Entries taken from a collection
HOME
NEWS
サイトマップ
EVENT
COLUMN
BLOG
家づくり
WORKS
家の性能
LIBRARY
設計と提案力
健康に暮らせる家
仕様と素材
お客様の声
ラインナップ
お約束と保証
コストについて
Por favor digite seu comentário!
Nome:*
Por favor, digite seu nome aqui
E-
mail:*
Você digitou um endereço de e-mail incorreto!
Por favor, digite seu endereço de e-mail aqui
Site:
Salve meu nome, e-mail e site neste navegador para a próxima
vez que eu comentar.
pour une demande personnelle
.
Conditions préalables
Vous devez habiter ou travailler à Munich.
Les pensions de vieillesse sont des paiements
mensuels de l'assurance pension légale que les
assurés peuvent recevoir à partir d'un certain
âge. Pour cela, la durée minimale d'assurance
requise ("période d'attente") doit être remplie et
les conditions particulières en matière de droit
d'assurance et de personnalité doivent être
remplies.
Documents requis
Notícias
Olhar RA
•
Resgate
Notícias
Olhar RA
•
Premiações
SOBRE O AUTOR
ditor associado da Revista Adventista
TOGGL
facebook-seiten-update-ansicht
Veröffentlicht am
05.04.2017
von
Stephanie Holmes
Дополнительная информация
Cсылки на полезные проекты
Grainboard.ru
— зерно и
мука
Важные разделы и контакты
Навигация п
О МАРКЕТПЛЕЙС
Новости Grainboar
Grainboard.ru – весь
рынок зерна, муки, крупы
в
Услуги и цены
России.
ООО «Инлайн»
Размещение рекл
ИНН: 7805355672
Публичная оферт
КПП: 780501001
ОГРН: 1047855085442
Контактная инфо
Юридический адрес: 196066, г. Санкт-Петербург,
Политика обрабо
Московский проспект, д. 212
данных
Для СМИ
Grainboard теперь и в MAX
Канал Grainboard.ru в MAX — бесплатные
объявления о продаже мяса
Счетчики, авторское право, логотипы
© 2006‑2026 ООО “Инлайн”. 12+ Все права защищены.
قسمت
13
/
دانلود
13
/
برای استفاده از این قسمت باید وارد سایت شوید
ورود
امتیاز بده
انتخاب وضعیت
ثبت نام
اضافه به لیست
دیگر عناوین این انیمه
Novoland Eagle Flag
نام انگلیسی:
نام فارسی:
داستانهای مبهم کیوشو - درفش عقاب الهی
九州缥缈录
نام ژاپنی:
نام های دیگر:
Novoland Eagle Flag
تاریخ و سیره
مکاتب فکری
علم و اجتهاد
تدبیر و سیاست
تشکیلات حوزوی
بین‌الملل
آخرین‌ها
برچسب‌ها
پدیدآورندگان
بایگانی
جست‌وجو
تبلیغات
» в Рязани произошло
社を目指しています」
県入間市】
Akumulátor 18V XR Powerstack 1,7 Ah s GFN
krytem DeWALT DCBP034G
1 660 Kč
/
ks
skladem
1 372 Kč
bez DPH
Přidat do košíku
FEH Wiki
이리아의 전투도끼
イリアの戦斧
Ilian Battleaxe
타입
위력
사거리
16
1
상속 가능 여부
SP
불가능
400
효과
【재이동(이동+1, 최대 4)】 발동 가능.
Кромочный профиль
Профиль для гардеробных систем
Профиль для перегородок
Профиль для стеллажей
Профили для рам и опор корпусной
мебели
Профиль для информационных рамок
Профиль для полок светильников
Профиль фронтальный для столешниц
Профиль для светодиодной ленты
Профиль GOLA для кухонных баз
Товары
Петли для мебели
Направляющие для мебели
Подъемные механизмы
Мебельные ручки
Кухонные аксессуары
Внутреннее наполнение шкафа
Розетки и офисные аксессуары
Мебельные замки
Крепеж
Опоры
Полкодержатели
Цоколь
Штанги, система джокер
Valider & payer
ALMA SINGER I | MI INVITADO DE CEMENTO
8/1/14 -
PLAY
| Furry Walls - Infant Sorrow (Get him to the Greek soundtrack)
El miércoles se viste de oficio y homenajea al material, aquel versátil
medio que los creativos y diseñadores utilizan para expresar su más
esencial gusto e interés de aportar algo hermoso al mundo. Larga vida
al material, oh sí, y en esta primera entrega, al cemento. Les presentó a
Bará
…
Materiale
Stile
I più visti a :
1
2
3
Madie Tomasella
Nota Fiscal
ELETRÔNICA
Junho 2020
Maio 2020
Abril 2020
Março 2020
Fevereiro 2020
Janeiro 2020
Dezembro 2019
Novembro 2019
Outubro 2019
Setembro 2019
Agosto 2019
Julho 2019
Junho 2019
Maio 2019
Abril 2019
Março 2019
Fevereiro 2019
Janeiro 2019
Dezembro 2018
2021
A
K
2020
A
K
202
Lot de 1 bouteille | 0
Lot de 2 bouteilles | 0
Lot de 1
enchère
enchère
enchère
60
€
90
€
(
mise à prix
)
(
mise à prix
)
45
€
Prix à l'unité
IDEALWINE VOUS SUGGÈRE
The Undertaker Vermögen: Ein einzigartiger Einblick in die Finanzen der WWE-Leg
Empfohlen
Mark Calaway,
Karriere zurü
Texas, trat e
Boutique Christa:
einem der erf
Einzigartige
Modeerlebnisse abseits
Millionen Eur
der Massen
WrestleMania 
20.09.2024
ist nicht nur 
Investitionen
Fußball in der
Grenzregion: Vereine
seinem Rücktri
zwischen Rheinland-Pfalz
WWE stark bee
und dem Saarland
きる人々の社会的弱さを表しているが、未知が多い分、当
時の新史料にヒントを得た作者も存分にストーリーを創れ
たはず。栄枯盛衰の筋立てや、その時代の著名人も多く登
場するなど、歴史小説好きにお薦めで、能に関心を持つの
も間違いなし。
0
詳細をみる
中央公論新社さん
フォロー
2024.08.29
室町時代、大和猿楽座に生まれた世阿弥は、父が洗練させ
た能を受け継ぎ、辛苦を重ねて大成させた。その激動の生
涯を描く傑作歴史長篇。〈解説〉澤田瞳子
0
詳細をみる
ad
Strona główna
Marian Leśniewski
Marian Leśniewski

What to do:
In your reply, restate exactly the lines from the start of the records above through the line holding "vez que eu comentar.", including both, and nothing else.

Finished task:
HOME
NEWS
サイトマップ
EVENT
COLUMN
BLOG
家づくり
WORKS
家の性能
LIBRARY
設計と提案力
健康に暮らせる家
仕様と素材
お客様の声
ラインナップ
お約束と保証
コストについて
Por favor digite seu comentário!
Nome:*
Por favor, digite seu nome aqui
E-
mail:*
Você digitou um endereço de e-mail incorreto!
Por favor, digite seu endereço de e-mail aqui
Site:
Salve meu nome, e-mail e site neste navegador para a próxima
vez que eu comentar.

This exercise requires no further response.